Nonimmunogenic tumor cells may efficiently restimulate tumor antigen-specific cytotoxic T cells.
Kündig TM., Bachmann MF., Lefrancois L., Puddington L., Hengartner H., Zinkernagel RM.
Induction of immunity to a viral protein that had been transfected into a tumor cell line was studied. The nucleoprotein (NP) of vesicular stomatitis virus (VSV) was used as a model tumor-associated Ag after transfection into EL-4, and H-2b thymoma originating from C57BL/6 mice. The NP-transfected cell line (EL-4NP) was lysed by NP-specific CTL and was found to restimulate NP-specific CTL in vitro as efficiently as did VSV-infected macrophages. Despite both of these in vitro characteristics, C57BL/6 mice inoculated with EL-4NP did not mount a measurable NP-specific CTL response and developed a lethal tumor as rapidly as did mice given control EL-4. This lack of immunogenicity could not be explained by down-regulation of MHC class I molecules or by loss of NP; even EL-4NP cells metastasizing to the spleen kept their high restimulatory capacity and excellent target characteristics.
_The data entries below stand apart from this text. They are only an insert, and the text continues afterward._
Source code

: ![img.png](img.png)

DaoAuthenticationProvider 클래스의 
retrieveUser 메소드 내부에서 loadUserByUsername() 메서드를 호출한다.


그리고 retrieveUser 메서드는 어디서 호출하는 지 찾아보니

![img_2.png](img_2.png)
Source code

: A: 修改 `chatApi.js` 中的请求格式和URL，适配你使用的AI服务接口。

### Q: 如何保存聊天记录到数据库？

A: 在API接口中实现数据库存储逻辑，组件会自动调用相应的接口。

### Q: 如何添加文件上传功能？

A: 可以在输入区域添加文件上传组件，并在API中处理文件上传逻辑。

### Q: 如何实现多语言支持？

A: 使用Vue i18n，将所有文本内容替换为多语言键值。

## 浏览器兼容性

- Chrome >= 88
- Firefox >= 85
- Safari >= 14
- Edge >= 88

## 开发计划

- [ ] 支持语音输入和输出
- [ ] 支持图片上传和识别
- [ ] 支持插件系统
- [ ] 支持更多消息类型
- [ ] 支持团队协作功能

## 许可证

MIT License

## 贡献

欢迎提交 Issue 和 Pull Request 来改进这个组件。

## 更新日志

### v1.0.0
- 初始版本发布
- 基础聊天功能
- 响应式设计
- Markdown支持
However, once mice were immunized with VSV or with a vaccinia-VSV-NP recombinant virus they were protected against tumor growth of EL-4NP by CD8+ CTL but not by CD4+ T cells. Taken together, the failure of the tumor-associated Ag to induce a protective T cell response in vivo despite its excellent capacity to restimulate CTL in vitro may encourage adjuvant immunotherapy in cancer; even the effects of weakly immunizing tumor vaccines, e.g., recombinant viruses, may be efficiently amplified by tumor cells.